Team photo (from left): Michael Bai, Jorge Perez, Ashley Havera and Dave LeGard



The team consisted of Havera; David LeGard, senior West Coast manager for field services; Jorge Perez, general manager for military services; and Michael Bai, a CSM/field services regional leader who had also worked as a design engineer of engine hardware on the F/A-18 Super Hornet, which happens to be what Squadron 122 flies. They boarded the carrier at Coronado Island in San Diego and spent five days cruising the Pacific off the coast of Baja California as Navy pilots completed daytime and nighttime landings in a variety of airplanes — F/A-18 and F-35 fighters, as well as T-45 trainers and C-2 Greyhounds. Some pilots were there to renew their flying certificates, while others were still in flight school.

Havera and her group were given free rein on the ship; they stood out on the flight deck as planes landed and took off, inspected the engine shop belowdecks and even got to see the maintenance crews test jet engines off the back of the carrier. “They’ll bring the engine in and our field service team will help them troubleshoot,” she says. “They’ll actually hang the engine off the back of the boat on a test stand and it just runs right there, out in the open.” The crew can’t run engine tests during flight operations, though, so the test they witnessed took place at 2:30 a.m. on a Saturday.

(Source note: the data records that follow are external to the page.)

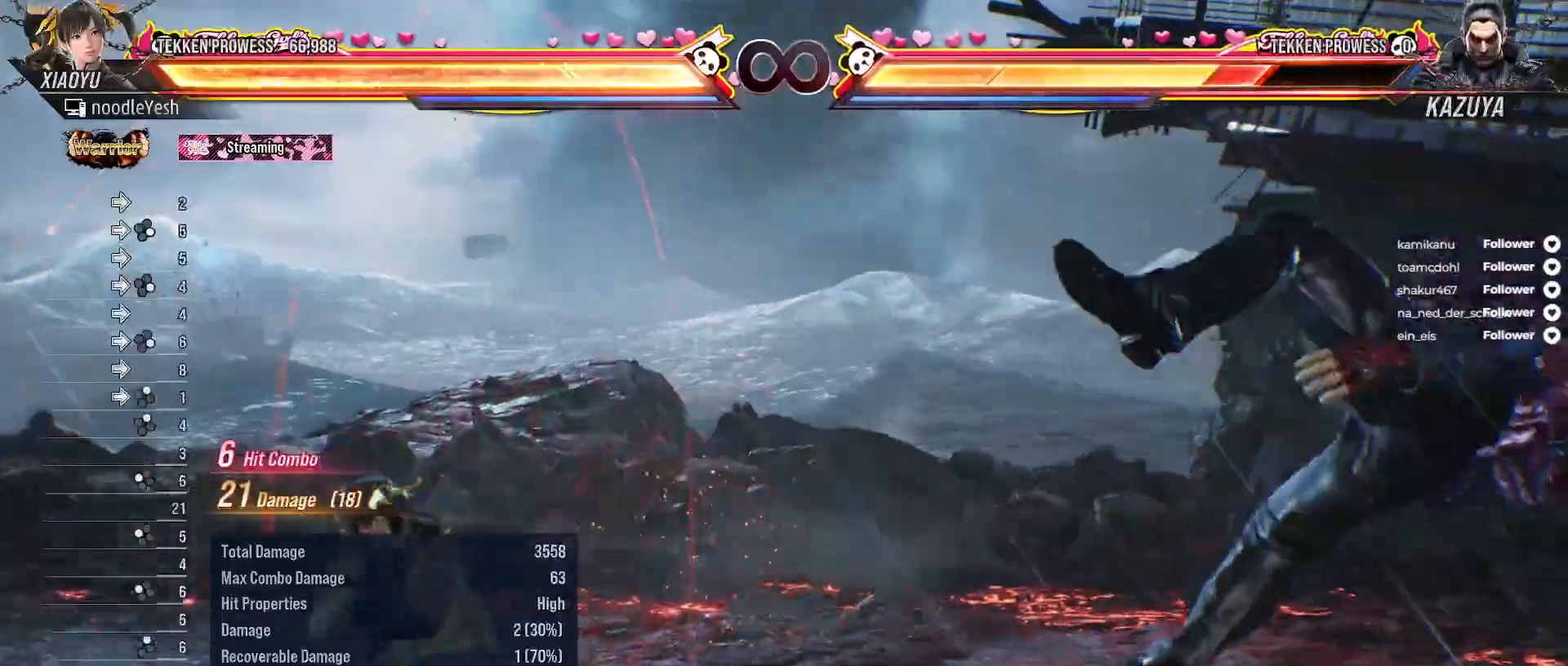
{"buttons": [], "right_stick": "center", "events": [[133, "SELECT", "down"], [217, "A", "down"], [317, "A", "up"], [367, "SELECT", "up"]]}
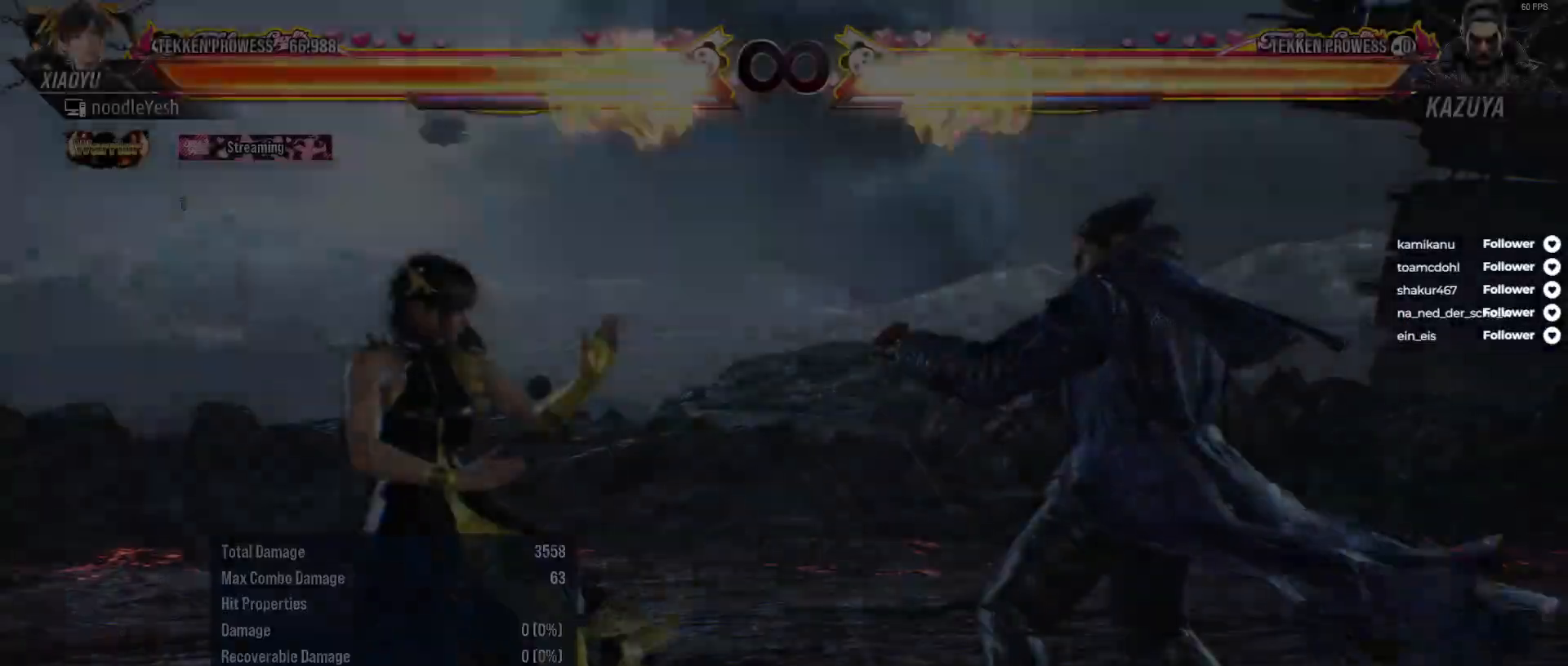
{"buttons": [], "right_stick": "center", "events": []}
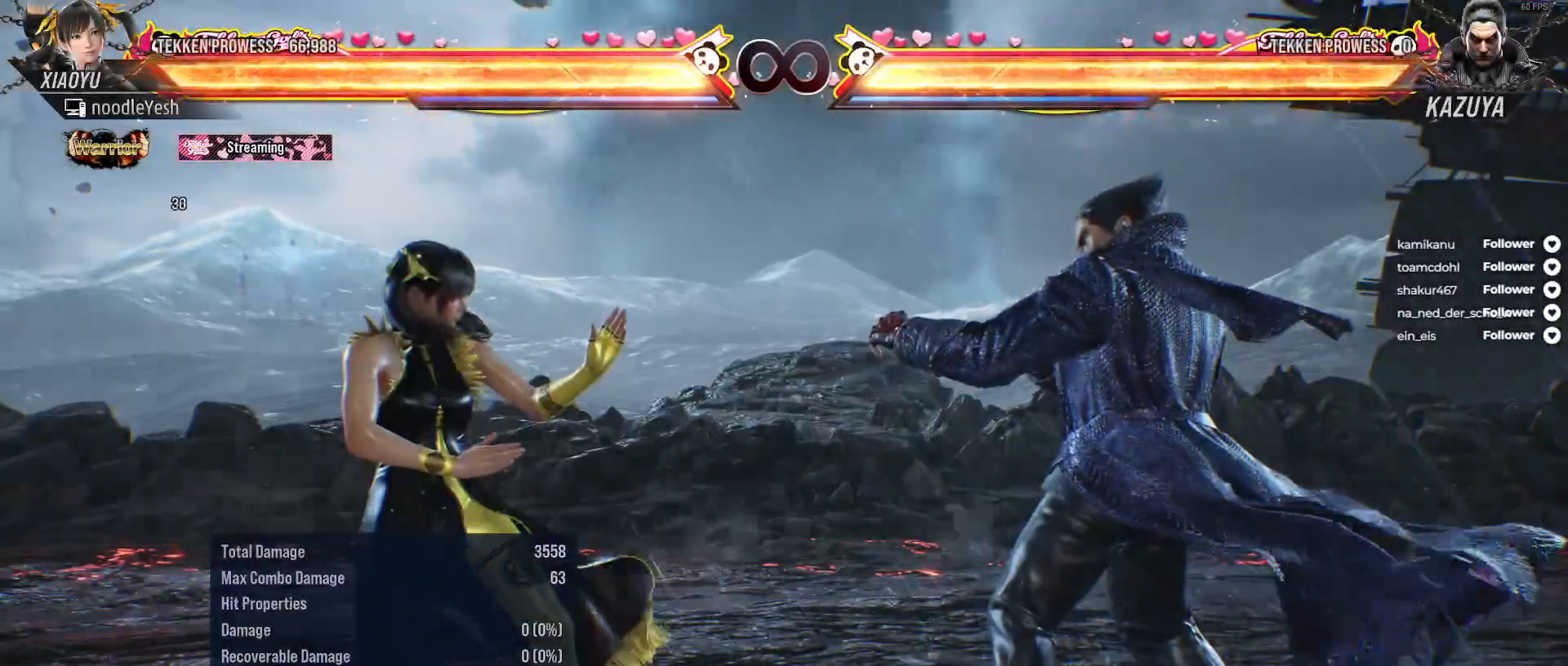
{"buttons": [], "right_stick": "center", "events": [[217, "SELECT", "down"], [250, "A", "down"], [367, "A", "up"], [433, "SELECT", "up"]]}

“We saw everything,” Havera says, including how they manage trash (the carrier can hold 5,000 crew members when fully deployed, so there’s a lot of trash to deal with) and how they cook all the food. They got a tutorial on how the planes take off (given the short runway, a catapult system propels each plane off the flight deck) and land (a cable helps catch each plane as it hits the runway). The only thing they weren’t allowed to see was the nuclear reactor that powered the ship, “because it was classified.”

Night operations: F/A-18 at takeoff



For Havera, it was a learning experience on many levels. In the wide-body commercial market, she says, the customers tend to be a little more formal; they like to play up the glamour of air travel. When she met commercial customers, she dressed up and wore heels. Meeting military customers out in the field is a whole different ballgame — one that requires safety helmets and steel-toed shoes. "They’re like, ‘Wear something you can get dirty with,’ ” she says.

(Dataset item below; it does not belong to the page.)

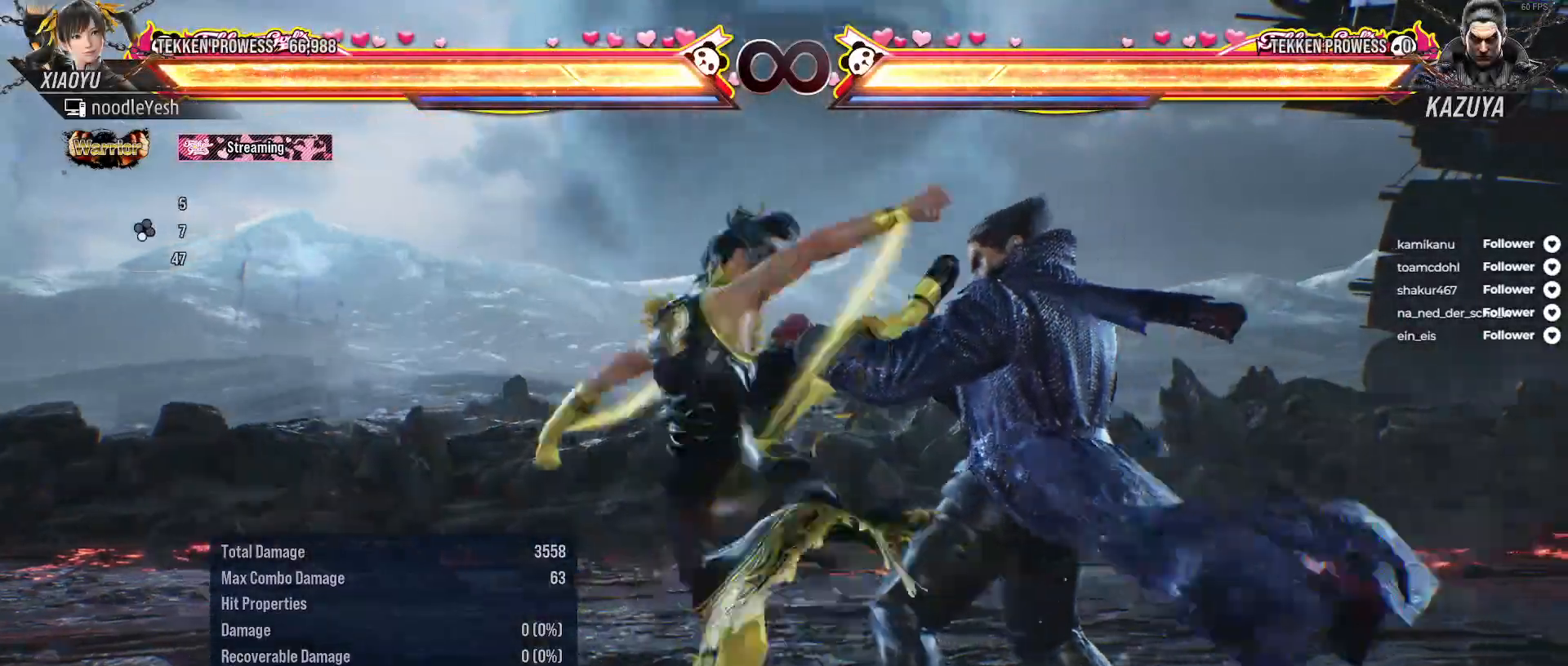
{"buttons": [], "right_stick": "center", "events": []}
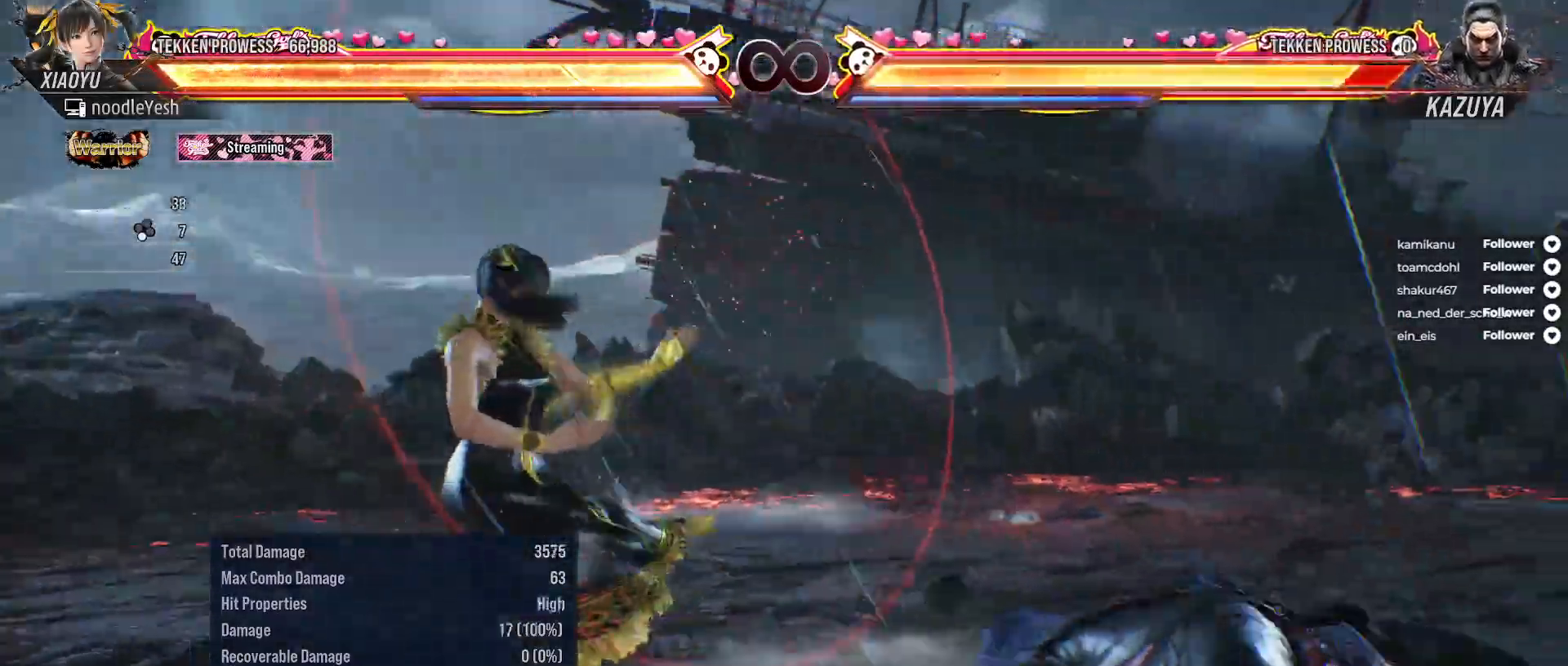
{"buttons": ["A", "SELECT"], "right_stick": "center", "events": [[383, "SELECT", "down"], [500, "A", "down"]]}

Havera slept in a bunk with Navy-issued bedding (one pillow, one top sheet, one wool blanket) and trundled to the community shower like the rest of her roommates. (“They were like, ‘Wear shower shoes. Do not touch the floor.’”) Her room was one level below the flight deck, which means every time a plane landed, she could hear it hit the deck (“Bang!”), hear the tail hook let go of the cable (“Bang!”) and hear the cable retract (“Choo-choo-choo-choo!”).

“It was just a completely different experience than anything I was used to,” Havera says.

And it’s one she won’t soon forget. She came away with a deeper understanding of the hard work that men and women in uniform do every single day. “As much as I grew up respecting and learning that that was important, I still had no clue how difficult it was to be away from your family,” she notes. “And, you know, there’s not a lot of sleep happening on that aircraft carrier.”

She also came away with a deeper knowledge of the role the field services team plays in supporting their military customers. “Stopping and doing an engine change is not something that anyone wants to do,” she says. “It disrupts the entire flow of the operation. So the safety and reliability of our engines is paramount.”

And she learned one more thing. The Navy flew the GE team back to the mainland on an Osprey, a cargo jet that has the ability to take off vertically. She was strapped into a jump seat with a five-point harness, wearing a helmet, ear protection and a life jacket, when she noticed that the back hatch was still open. “So you’re just looking out at the water,” she says. “And you’re like, ‘Are they going to close that?’ And they’re like, ‘Nope.’"

It took 30 minutes to fly back to San Diego, and the whole time she kept thinking, “Just keep it together. Do not throw up or do something stupid.” Needless to say, she remained chill.